Überhaupt der Krieg, bei zahlreichen Karten stehen er und die Wertschätzung des Militärischen im Mittelpunkt. Der Autor vermutet, dass militärische Elemente, zumindest Uniform und Fahne, auf fast allen damaligen Bildpostkarten zu sehen waren. Karikaturen dieses Phänomens waren dagegen selten. Man machte sich lustig über bestimmte Erscheinungsformen des Militärs, etwa über Manöver oder öffentliche Vereidigungen, wandte sich aber kaum je prinzipiell gegen den "Sozialmilitarismus" und den überall und alles bestimmenden Grundsatz von Befehl und Gehorsam.

Die größte Zahl von "Mentalitätspostkarten" war vor dem Krieg Bismarck gewidmet, selbst der Kaiser trat dahinter zurück. Schon vor dem Tod des Kanzlers wurde für ihn die spezielle Form der "Huldigungskarte" entwickelt, bei der der Absender nur noch seinen Namen in einen vorbereiteten Text einfügte. Zu Bismarcks achtzigstem Geburtstag wurden etwa 450000 solcher Karten an ihn versandt, so dass die Post ihr Personal in Friedrichsruh verstärken musste.

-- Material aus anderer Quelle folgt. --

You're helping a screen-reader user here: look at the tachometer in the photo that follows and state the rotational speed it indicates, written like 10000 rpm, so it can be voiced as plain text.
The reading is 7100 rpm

Schon kurze Zeit nach seinem Tod erschien das Konterfei des Kanzlers, oft zusammen mit politischen Parolen, auf Postkarten, die das neue Weltmachtstreben Deutschlands propagieren und legitimieren sollten. Der Verfasser versteht zu Recht diesen Rückgriff auf Bismarcks Autorität auch als "Fluchtpunkt von Ängsten" der Deutschen vor den Auswirkungen ihrer neuen Weltpolitik. Die psychologische Deutung von Abbildungen nicht nur Bismarcks, sondern auch Friedrichs des Großen, Hindenburgs und anderer militärischer Führer - selbst die Sozialdemokraten kamen nicht ohne ihren "roten Kaiser" Bebel aus - offenbart eine starke Autoritätsfixierung, aber auch eigene Unsicherheit und Schwäche, die sich fremder Stärke versichern muss, um neuen Herausforderungen gewachsen zu sein. Dieser interessante Deutungsansatz hätte vielleicht etwas häufiger Verwendung finden können.

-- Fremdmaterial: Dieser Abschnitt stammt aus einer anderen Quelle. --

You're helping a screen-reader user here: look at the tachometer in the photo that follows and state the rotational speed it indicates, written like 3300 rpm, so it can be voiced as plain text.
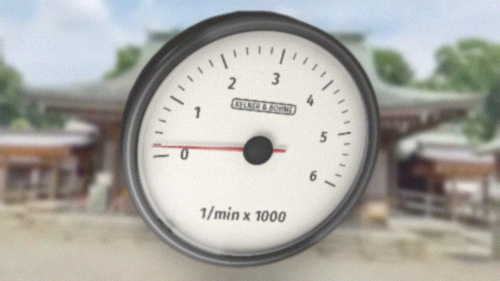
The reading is 200 rpm
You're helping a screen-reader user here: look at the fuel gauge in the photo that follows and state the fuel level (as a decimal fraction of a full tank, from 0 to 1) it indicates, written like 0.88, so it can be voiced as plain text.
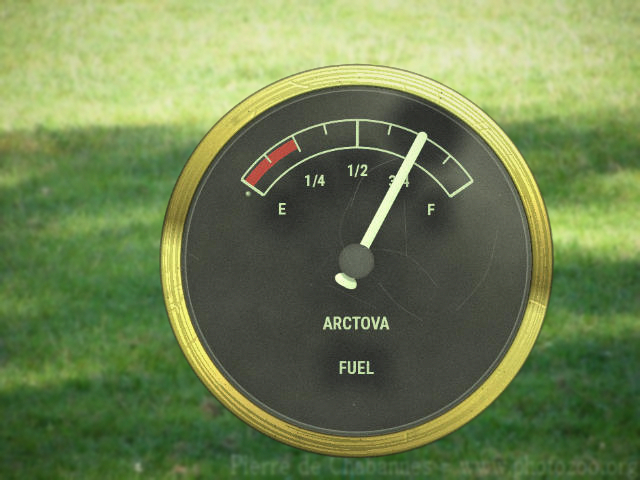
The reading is 0.75
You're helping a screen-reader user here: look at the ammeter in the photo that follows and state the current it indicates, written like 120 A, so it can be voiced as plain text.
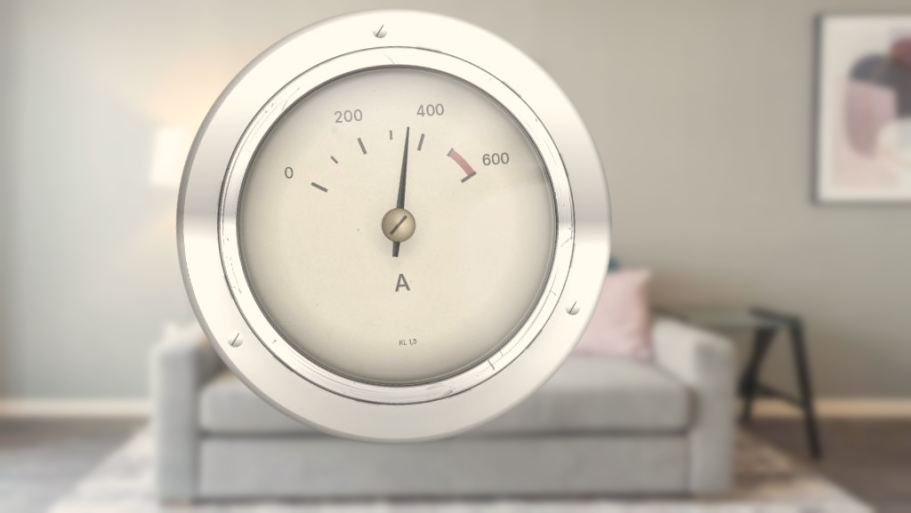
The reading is 350 A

Neben dem Kartentyp mit dem Bild eines autoritären Führers gab es weitere, die in der Untersuchung vorgestellt und analysiert werden. Dazu zählen etwa die Feindbilder, die auch schon vor dem Weltkrieg populär waren. Innere Feinde wie vor allem die Juden wurden diffamiert und ausgegrenzt, mit anderen "Reichsfeinden" wie den Sozialdemokraten ging man dagegen wesentlich milder um. Unter den äußeren Reichsfeinden waren vor allem die Engländer die Zielscheibe von Spott und Hohn.

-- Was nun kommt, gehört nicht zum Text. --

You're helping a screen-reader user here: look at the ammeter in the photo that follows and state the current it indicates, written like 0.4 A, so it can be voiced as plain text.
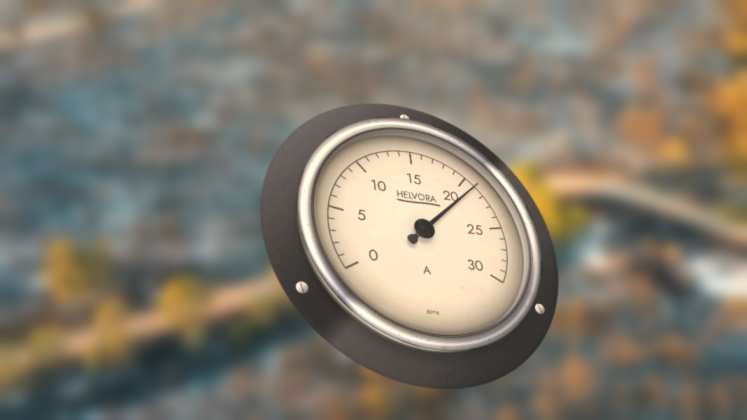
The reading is 21 A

Doch am Rande der wilhelminischen Untertanengesellschaft, die nur durch massive Autoritäten und Feindbilder zusammengehalten wurde, entwickelte sich die Lebensreform-Bewegung in ihren vielen Spielarten. Für sie wurden gleichfalls Postkarten hergestellt. Auf ihnen waren Sonnwendfeiern, Volkstänze, Naturgebete oder Jugendtreffen abgebildet - nicht unbedingt ein künstlerisch oder politisch revolutionäres Gegenbild, aber doch eine entwicklungsfähige Alternative zum verkrusteten Wilhelminismus. Auch darauf geht der Verfasser ein, und in ihrer Vielseitigkeit ist seine Studie eine wirkliche Bereicherung unseres Bildes von dieser Epoche.